Las intensas lluvias que afectan a Tucumán volvieron a generar complicaciones en distintos puntos de la provincia. Más allá del volumen de precipitaciones registrado en los últimos días, especialistas señalan que el problema central radica en la saturación de los suelos y en un sistema de drenaje que no logra absorber ni evacuar el excedente de agua.
El geólogo Juan Ángel García, máster en gestión y educación ambiental y docente de la Facultad de Ciencias Naturales, explicó que este tipo de eventos responde a ciclos naturales previsibles. “Cada 10 o 15 años se producen fases extremas de lluvias. No es algo inesperado. El problema no es la lluvia en sí, sino no estar preparados”, sostuvo.
Según el especialista, Tucumán atraviesa uno de estos períodos de alta intensidad hídrica, en el que los suelos alcanzan su punto máximo de absorción. “Cuando el suelo se satura, deja de infiltrar y el agua comienza a escurrir en superficie, aumentando el riesgo de inundaciones”, detalló.

García indicó que esta situación se ve agravada por la presencia de la napa freática en gran parte del Gran San Miguel de Tucumán y el sur provincial, ubicada entre los tres y cuatro metros de profundidad. Durante el verano, la napa asciende debido a las lluvias, lo que reduce aún más la capacidad de absorción del terreno.
Otro factor determinante es el tipo de suelo predominante en la región. “El suelo limo arcilloso es muy plástico y prácticamente impermeable, lo que dificulta el drenaje natural”, explicó. En ausencia de infraestructura adecuada, esta condición incrementa la vulnerabilidad frente a lluvias intensas.
El geólogo también destacó el rol de la Sierra de San Javier en el sistema hídrico provincial, al funcionar como un reservorio natural que alimenta las napas subterráneas. Sin embargo, advirtió que el equilibrio de ese sistema depende del mantenimiento y la planificación del entorno urbano y rural.
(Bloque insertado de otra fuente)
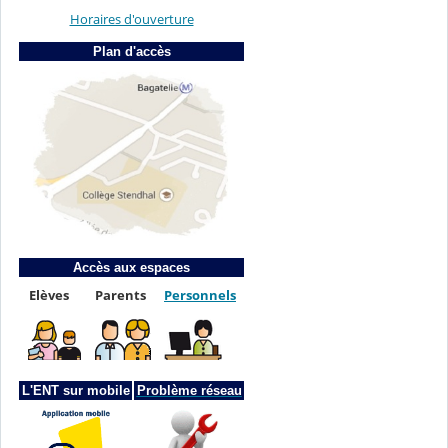
Horaires d'ouverture
Plan d'accès
Accès aux espaces
Elèves
Parents
Personnels
L'ENT sur mobile
Problème réseau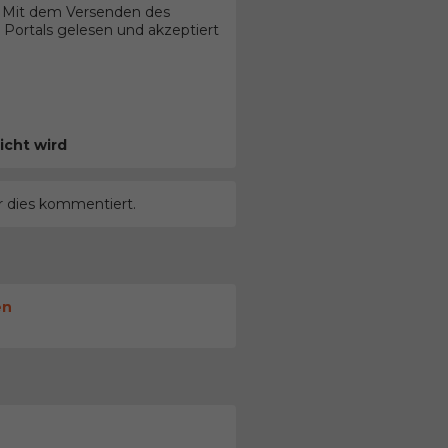
. Mit dem Versenden des
Portals gelesen und akzeptiert
icht wird
r dies kommentiert.
en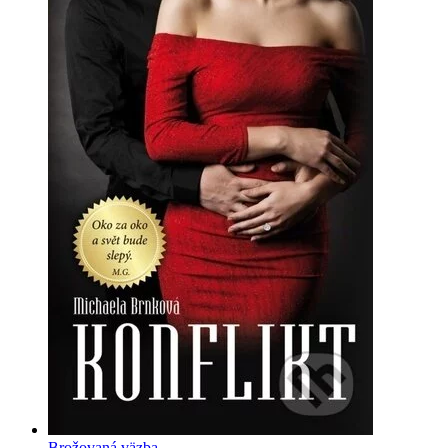
Brožovaná väzba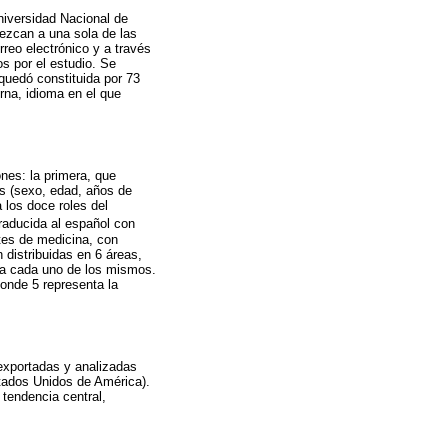
niversidad Nacional de
ezcan a una sola de las
rreo electrónico y a través
s por el estudio. Se
quedó constituida por 73
rna, idioma en el que
nes: la primera, que
es (sexo, edad, años de
 los doce roles del
traducida al español con
tes de medicina, con
distribuidas en 6 áreas,
a a cada uno de los mismos.
donde 5 representa la
 exportadas y analizadas
stados Unidos de América).
 tendencia central,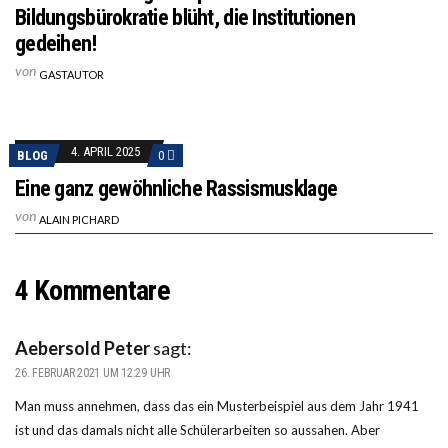
Bildungsbürokratie blüht, die Institutionen
gedeihen!
von
GASTAUTOR
4. APRIL 2025
BLOG
0
Eine ganz gewöhnliche Rassismusklage
von
ALAIN PICHARD
4 Kommentare
Aebersold Peter
sagt:
26. FEBRUAR 2021 UM 12:29 UHR
Man muss annehmen, dass das ein Musterbeispiel aus dem Jahr 1941
ist und das damals nicht alle Schülerarbeiten so aussahen. Aber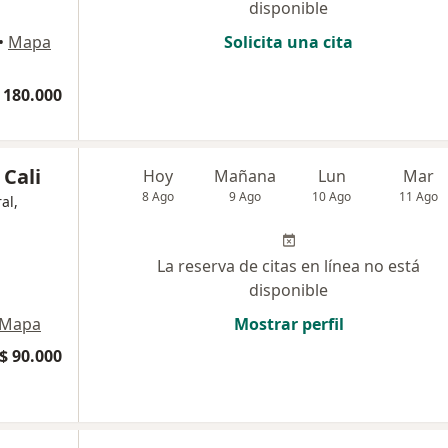
disponible
•
Mapa
Solicita una cita
 180.000
Cali
Hoy
Mañana
Lun
Mar
8 Ago
9 Ago
10 Ago
11 Ago
al,
La reserva de citas en línea no está
disponible
Mapa
Mostrar perfil
$ 90.000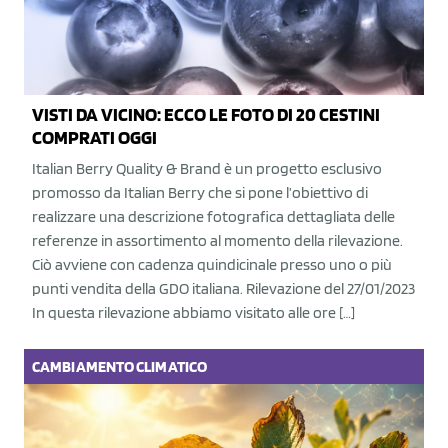
VISTI DA VICINO: ECCO LE FOTO DI 20 CESTINI
COMPRATI OGGI
Italian Berry Quality & Brand è un progetto esclusivo
promosso da Italian Berry che si pone l’obiettivo di
realizzare una descrizione fotografica dettagliata delle
referenze in assortimento al momento della rilevazione.
Ciò avviene con cadenza quindicinale presso uno o più
punti vendita della GDO italiana. Rilevazione del 27/01/2023
In questa rilevazione abbiamo visitato alle ore […]
CAMBIAMENTO CLIMATICO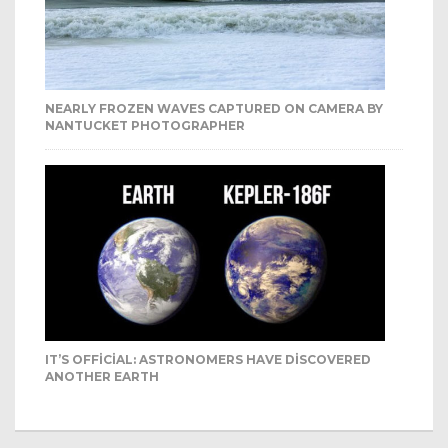
NEARLY FROZEN WAVES CAPTURED ON CAMERA BY
NANTUCKET PHOTOGRAPHER
IT’S OFFICIAL: ASTRONOMERS HAVE DISCOVERED
ANOTHER EARTH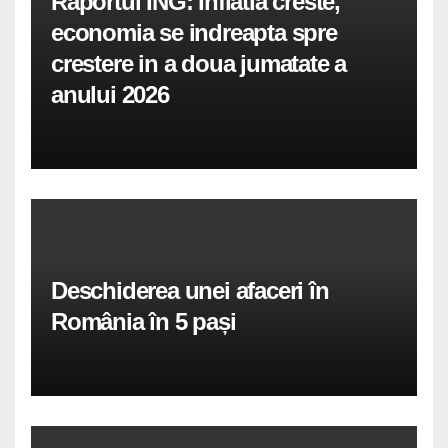
Raportul ING: Inflatia creste,
economia se indreapta spre
crestere in a doua jumatate a
anului 2026
Deschiderea unei afaceri în
România în 5 pași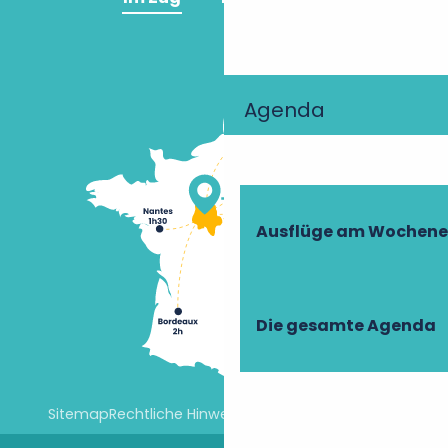
Agenda
Ausflüge am Wochen
Die gesamte Agenda
Sitemap
Rechtliche Hinweise
Cookie-Einstellungen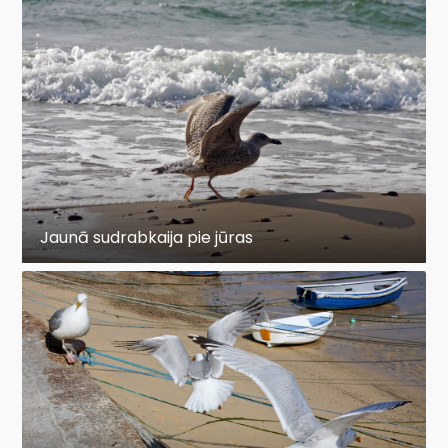
Jaunā sudrabkaija pie jūras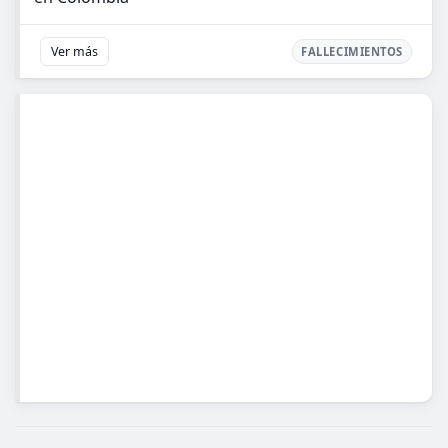
Ver más
FALLECIMIENTOS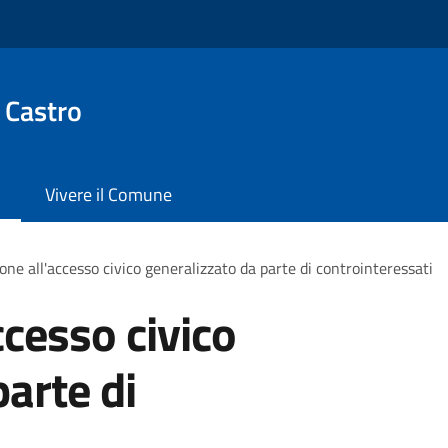
 Castro
Vivere il Comune
one all'accesso civico generalizzato da parte di controinteressati
ccesso civico
arte di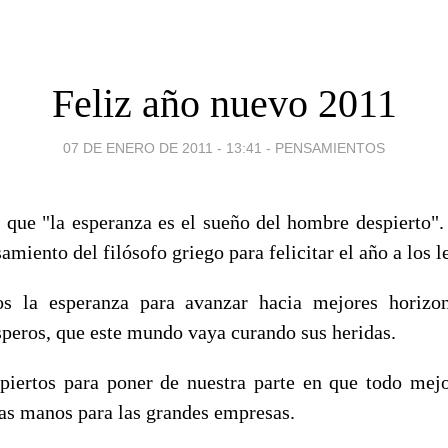
Feliz año nuevo 2011
07 DE ENERO DE 2011 - 13:41
-
PENSAMIENTOS
s que "la esperanza es el sueño del hombre despierto"
amiento del filósofo griego para felicitar el año a los l
 la esperanza para avanzar hacia mejores horizon
peros, que este mundo vaya curando sus heridas.
iertos para poner de nuestra parte en que todo mej
as manos para las grandes empresas.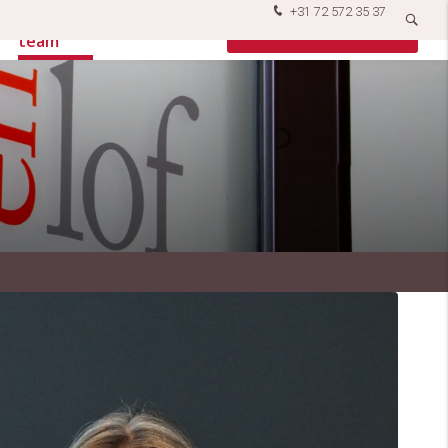
+31 72 572 35 37
Ons
Vacatures
Contact opnemen
team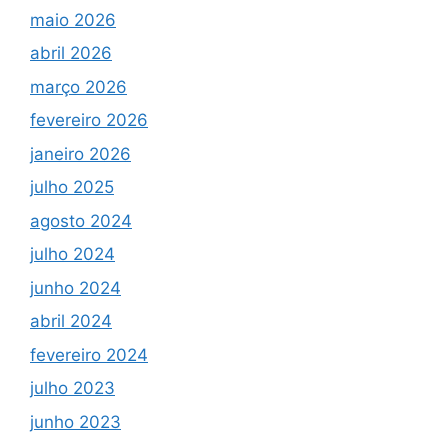
maio 2026
abril 2026
março 2026
fevereiro 2026
janeiro 2026
julho 2025
agosto 2024
julho 2024
junho 2024
abril 2024
fevereiro 2024
julho 2023
junho 2023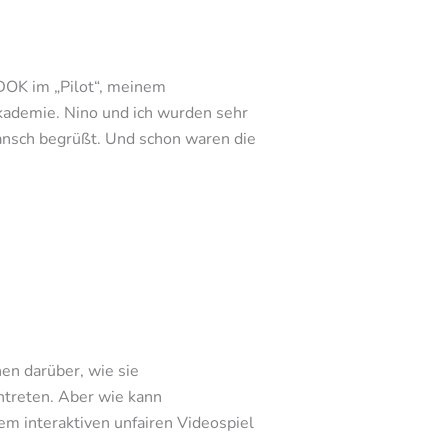
DOK im „Pilot“, meinem
Akademie. Nino und ich wurden sehr
ansch begrüßt. Und schon waren die
en darüber, wie sie
ntreten. Aber wie kann
m interaktiven unfairen Videospiel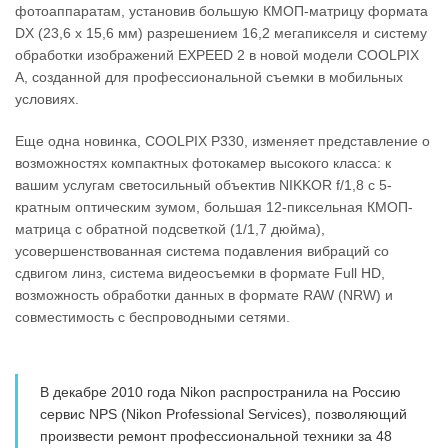
фотоаппаратам, установив большую КМОП-матрицу формата
DX (23,6 х 15,6 мм) разрешением 16,2 мегапикселя и систему
обработки изображений EXPEED 2 в новой модели COOLPIX
A, созданной для профессиональной съемки в мобильных
условиях.
Еще одна новинка, COOLPIX P330, изменяет представление о
возможностях компактных фотокамер высокого класса: к
вашим услугам светосильный объектив NIKKOR f/1,8 с 5-
кратным оптическим зумом, большая 12-пиксельная КМОП-
матрица с обратной подсветкой (1/1,7 дюйма),
усовершенствованная система подавления вибраций со
сдвигом линз, система видеосъемки в формате Full HD,
возможность обработки данных в формате RAW (NRW) и
совместимость с беспроводными сетями.
В декабре 2010 года Nikon распространила на Россию
сервис NPS (Nikon Professional Services), позволяющий
произвести ремонт профессиональной техники за 48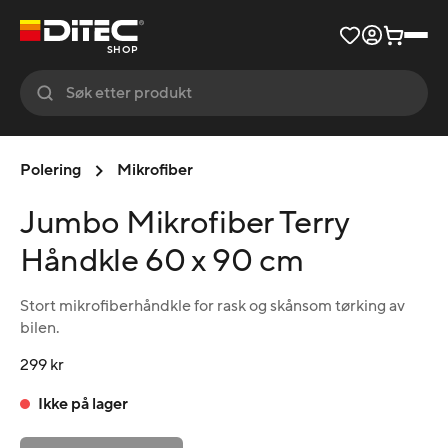
SHOP
Polering
Mikrofiber
Jumbo Mikrofiber Terry
Håndkle 60 x 90 cm
Stort mikrofiberhåndkle for rask og skånsom tørking av
bilen.
299 kr
Ikke på lager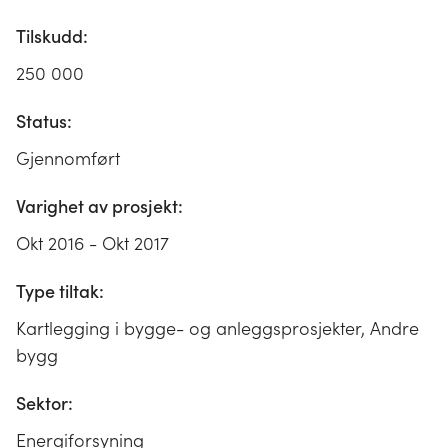
Tilskudd:
250 000
Status:
Gjennomført
Varighet av prosjekt:
Okt 2016 - Okt 2017
Type tiltak:
Kartlegging i bygge- og anleggsprosjekter, Andre
bygg
Sektor:
Energiforsyning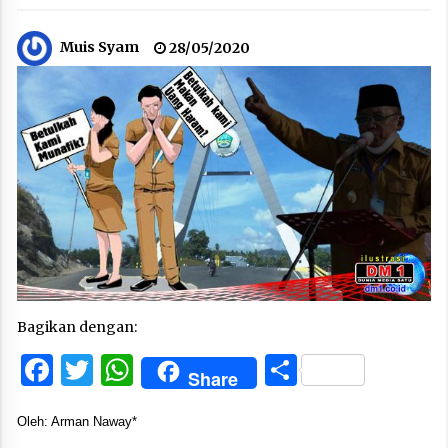
Muis Syam
28/05/2020
Bagikan dengan:
Facebook
Twitter
WhatsApp
Share
Share
Oleh: Arman Naway*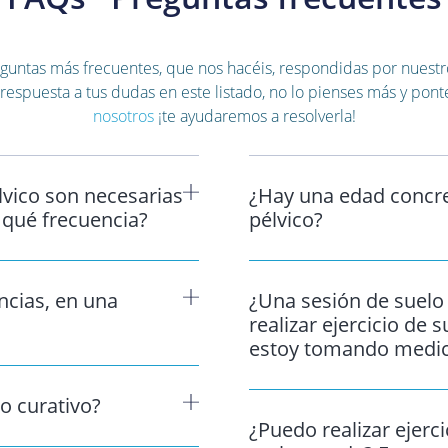
eguntas más frecuentes, que nos hacéis, respondidas por nuestr
respuesta a tus dudas en este listado, no lo pienses más y pon
nosotros
¡te ayudaremos a resolverla!
lvico son necesarias
¿Hay una edad concret
 qué frecuencia?
pélvico?
ncias, en una
¿Una sesión de suelo 
realizar ejercicio de
estoy tomando medic
 o curativo?
¿Puedo realizar ejerci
En ese sentido, García fue contundente al señalar la falta de obras y de mantenimiento sostenido. “Los ríos, canales y el sistema cloacal están colapsados. Hay obras, como el Canal Norte, construidas en la década del 40, que no reciben mantenimiento desde hace décadas”, afirmó. Recordó además que en Tucumán no se ejecutan obras hidráulicas de gran envergadura desde hace más de 60 años, siendo el dique El Cadillal la última intervención de ese tipo.
El especialista subrayó que los ríos y canales son responsabilidad del Estado y que la ausencia de mantenimiento termina generando desbordes recurrentes. “Se repiten los mismos problemas todos los veranos: canales obstruidos, plantas de tratamiento abandonadas, puentes que colapsan”, enumeró.
Consultado sobre posibles soluciones, García remarcó la necesidad de inversión sostenida en infraestructura hídrica. “Son obras que no se ven porque están enterradas, pero son las que evitan catástrofes. Sin inversión estatal, estos episodios van a seguir ocurriendo”, advirtió.
Finalmente, alertó sobre los riesgos de modificar cauces naturales sin planificación. “El río tiene memoria. Cuando llueve mucho, tiende a recuperar su cauce original. Intervenir sin estudios adecuados puede agravar los daños”, señaló.
Mientras continúan las precipitaciones, las advertencias técnicas vuelven a poner en evidencia un problema estructural: décadas de falta de planificación, mantenimiento e inversión pública que dejan a la provincia expuesta frente a fenómenos climáticos previsibles. Según el especialista, la diferencia entre una situación controlable y una catástrofe depende, en gran medida, de las decisiones que se toman —o se postergan— con anticipación.